◆ Reading text:
Then it was just a matter of the unavoidable steep climb up the ridge to the summit, with stunning (albeit hazy) views of Loch Hourn below, Knoydart to the south, and orographic cloud pouring over the ridges of Skye to the west.
Beinn Bhuidhe (NG 970182, 869m)
Sgurr nan Saighead (NG 974178, 929m)
Sgurr Fhuaran (NG 978167, 1067m)
Sgurr na Carnach (NG 977159, 1002m)
Sgurr na Ciste Duibhe (NG 984149, 1027m)
13 kilometres
1500m of ascent
This was a trip along the classic Five Sisters ridge. We parked a car under the Bealach an Lapain, and then drove a second car back to the coast at Allt a’ Chruinn, our starting point. There’s a little parking area for six cars at Allt a’ Chruinn. We walked a short distance up the road from there, and then we made a turn on to a surfaced track that looked unpromisingly like someone’s driveway, but which took us first up the service road to a small dam, and then on to a beautifully engineered path which followed the Allt a’ Chruinn almost all the way to the col at the head of Coire na Criche.
A traditionalist, intent on visiting all Five Sisters, would have turned left at this point, to visit 876m Sgurr na Moraich. Moraich is part of the classic pentaptych* of the Five Sisters as seen from the Mam Ratagan, across Loch Duich. It bulks large from that viewpoint, its relatively humble height being concealed by the fact it’s the closest Sister to the viewer.
But Munro-baggers, scorning anything under 3000 feet, have tended to ignore Moraich and reinterpret the Five to include the Munro Top of Sgurr nan Spainteach, at the east end of the ridge, which is obscured by Sgurr na Ciste Duibhe in the classic view.
The day being unfeasibly humid, we turned resolutely to the right, leaving Moraich to languish unloved.
We walked in cloud. It lifted more slowly than we’d hoped, and we had crossed Sgurr na Carnach in poor visibility before shafts of sunlight began to appear, and long tunnels in the cloud began to reveal neighbouring peaks and glens.
Sgurr na Ciste Duibhe turned out to be our last summit of the day. The cloud came down again, briefly, and we took an absolutely classic wrong turning on the double ridge that leaves the Bealach nan Spainteach. So we dropped out of the cloud to see the main ridge a little above us to the left, while we had been lured into following the spectacular rocky outcroppings of Druim Dubh Thollaidh.
Hmmm. It wouldn’t be too much trouble to climb back to the ridge to take in Sgurr nan Spainteach. Then again, the vista ahead was tempting—a long grassy rake all the way down to the car waiting in Glen Shiel, which would spare us the ghastly steep descent from Bealach an Lapain, which no-one remembers fondly.

◆ Exercise requirements:
a – Copy everything from "The day being" down to "peaks and glens." in the Five Sisters walk text, substituting "mist" for "cloud".
b – According to the Five Sisters walk text, how many cars does the parking area at Allt a’ Chruinn hold?
The material that follows comes from a separate source and is unrelated to the Five Sisters walk text.

◆ Input data:
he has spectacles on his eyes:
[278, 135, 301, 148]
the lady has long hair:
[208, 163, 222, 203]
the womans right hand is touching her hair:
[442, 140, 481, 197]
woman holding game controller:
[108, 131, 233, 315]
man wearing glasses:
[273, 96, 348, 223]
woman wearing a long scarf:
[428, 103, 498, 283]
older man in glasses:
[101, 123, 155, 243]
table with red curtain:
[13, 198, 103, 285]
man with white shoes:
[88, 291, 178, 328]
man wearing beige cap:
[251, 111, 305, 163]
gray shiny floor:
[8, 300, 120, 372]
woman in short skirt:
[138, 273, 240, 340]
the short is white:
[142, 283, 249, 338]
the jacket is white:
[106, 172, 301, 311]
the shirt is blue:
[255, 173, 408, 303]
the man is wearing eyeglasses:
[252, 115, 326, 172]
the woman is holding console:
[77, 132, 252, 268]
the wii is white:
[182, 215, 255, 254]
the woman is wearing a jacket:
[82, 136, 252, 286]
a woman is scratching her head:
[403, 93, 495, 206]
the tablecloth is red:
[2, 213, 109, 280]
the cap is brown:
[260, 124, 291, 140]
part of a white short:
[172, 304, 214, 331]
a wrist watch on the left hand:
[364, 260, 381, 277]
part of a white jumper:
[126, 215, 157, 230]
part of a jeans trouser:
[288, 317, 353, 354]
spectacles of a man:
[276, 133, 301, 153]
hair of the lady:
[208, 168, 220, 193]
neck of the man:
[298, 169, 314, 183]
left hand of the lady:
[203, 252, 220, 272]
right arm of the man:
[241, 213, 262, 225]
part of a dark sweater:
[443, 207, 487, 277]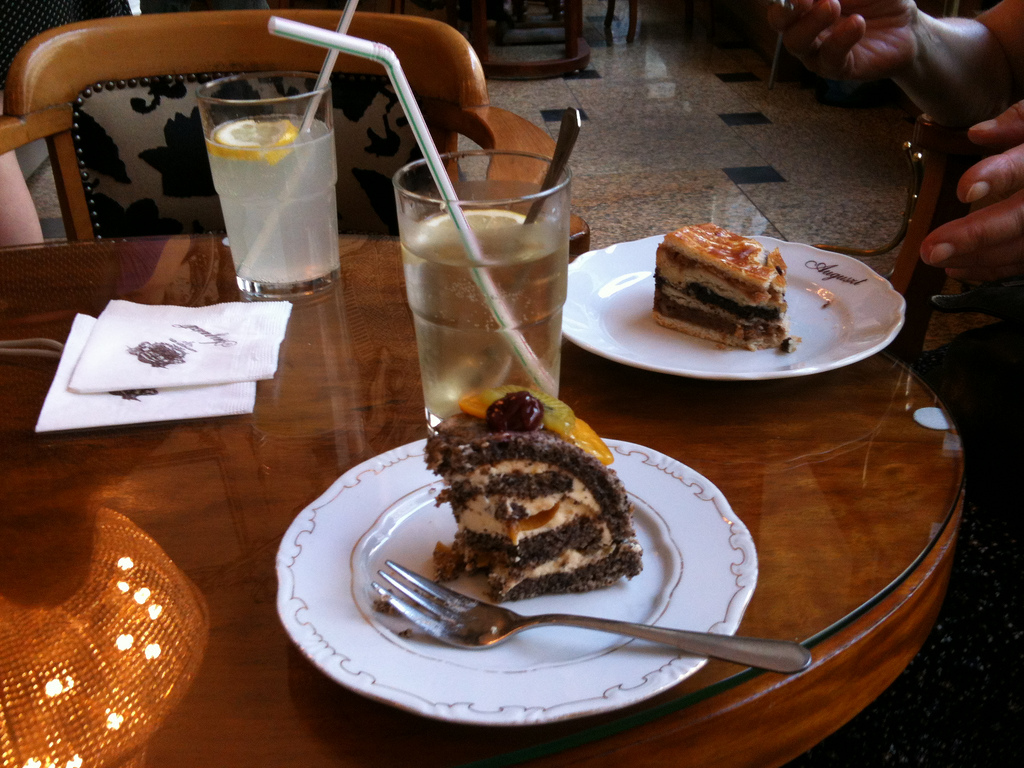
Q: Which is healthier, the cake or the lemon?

◆ Answers by item number:
a –
The day being unfeasibly humid, we turned resolutely to the right, leaving Moraich to languish unloved.
We walked in mist. It lifted more slowly than we’d hoped, and we had crossed Sgurr na Carnach in poor visibility before shafts of sunlight began to appear, and long tunnels in the mist began to reveal neighbouring peaks and glens.

b – Six cars.